# Can John Tavener be considered a late starter in piano?



## PresenTense (May 7, 2016)

At the age of 12, Tavener was taken to Glyndebourne to hear Mozart's The Magic Flute, a work he loved for the rest of his life. That same year he heard Stravinsky’s most recent work, Canticum Sacrum, which he later described as "the piece that woke me up and made me want to be a composer".

Tavener became a music scholar at Highgate School (where a fellow pupil was John Rutter). The school choir was often employed by the BBC in works requiring boys' voices, and so Tavener gained choral experience singing in Mahler's Third Symphony and Orff's Carmina Burana. He started to compose at Highgate, and also became a sufficiently proficient pianist to perform the second and third movements of Beethoven's Fourth Piano Concerto and, in 1961 with the National Youth Orchestra, Shostakovich's Piano Concerto No. 2. He also became organist and choirmaster in 1961 at St John's Presbyterian Church, Kensington

Tavener entered the Royal Academy of Music in 1962, where his tutors included Sir Lennox Berkeley. During his studies there he decided to give up the piano and devote himself to composition.


----------



## MoatsArt (Jul 18, 2015)

Was Tavener a late starter on the piano? Well, he started at least thirty years before I did, which was in 1986.


----------



## PresenTense (May 7, 2016)

MoatsArt said:


> Was Tavener a late starter on the piano? Well, he started at least thirty years before I did, which was in 1986.


How old are you? In my opinion, it's never too late.


----------

PROVIDED DATA:
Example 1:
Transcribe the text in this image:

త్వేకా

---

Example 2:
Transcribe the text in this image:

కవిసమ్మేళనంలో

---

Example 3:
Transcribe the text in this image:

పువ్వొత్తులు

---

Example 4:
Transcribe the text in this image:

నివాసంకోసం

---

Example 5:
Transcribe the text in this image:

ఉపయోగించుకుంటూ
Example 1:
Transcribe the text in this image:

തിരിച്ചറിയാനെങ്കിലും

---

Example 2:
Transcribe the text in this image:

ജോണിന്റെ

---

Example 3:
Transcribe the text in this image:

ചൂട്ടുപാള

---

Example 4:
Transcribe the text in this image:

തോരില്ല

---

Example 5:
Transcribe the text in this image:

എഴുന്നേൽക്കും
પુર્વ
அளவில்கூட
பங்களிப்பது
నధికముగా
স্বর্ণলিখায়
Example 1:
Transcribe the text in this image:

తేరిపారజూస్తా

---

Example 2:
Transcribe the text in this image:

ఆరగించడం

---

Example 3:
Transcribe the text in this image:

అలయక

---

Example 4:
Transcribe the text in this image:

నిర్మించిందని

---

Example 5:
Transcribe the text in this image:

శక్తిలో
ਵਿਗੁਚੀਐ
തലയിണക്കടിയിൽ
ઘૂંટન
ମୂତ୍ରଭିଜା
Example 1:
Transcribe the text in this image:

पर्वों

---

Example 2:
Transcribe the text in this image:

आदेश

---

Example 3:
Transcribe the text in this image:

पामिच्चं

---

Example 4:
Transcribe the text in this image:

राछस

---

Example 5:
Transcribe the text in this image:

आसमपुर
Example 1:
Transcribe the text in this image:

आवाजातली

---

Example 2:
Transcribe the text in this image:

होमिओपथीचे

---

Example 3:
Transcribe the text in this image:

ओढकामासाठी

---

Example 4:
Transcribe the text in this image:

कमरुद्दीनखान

WORK REQUIRED:
Repeat the forum thread on John Tavener and the piano in full, word for word.

OUTPUT FOR THIS TASK:
# Can John Tavener be considered a late starter in piano?



## PresenTense (May 7, 2016)

At the age of 12, Tavener was taken to Glyndebourne to hear Mozart's The Magic Flute, a work he loved for the rest of his life. That same year he heard Stravinsky’s most recent work, Canticum Sacrum, which he later described as "the piece that woke me up and made me want to be a composer".

Tavener became a music scholar at Highgate School (where a fellow pupil was John Rutter). The school choir was often employed by the BBC in works requiring boys' voices, and so Tavener gained choral experience singing in Mahler's Third Symphony and Orff's Carmina Burana. He started to compose at Highgate, and also became a sufficiently proficient pianist to perform the second and third movements of Beethoven's Fourth Piano Concerto and, in 1961 with the National Youth Orchestra, Shostakovich's Piano Concerto No. 2. He also became organist and choirmaster in 1961 at St John's Presbyterian Church, Kensington

Tavener entered the Royal Academy of Music in 1962, where his tutors included Sir Lennox Berkeley. During his studies there he decided to give up the piano and devote himself to composition.


----------



## MoatsArt (Jul 18, 2015)

Was Tavener a late starter on the piano? Well, he started at least thirty years before I did, which was in 1986.


----------



## PresenTense (May 7, 2016)

MoatsArt said:


> Was Tavener a late starter on the piano? Well, he started at least thirty years before I did, which was in 1986.


How old are you? In my opinion, it's never too late.


----------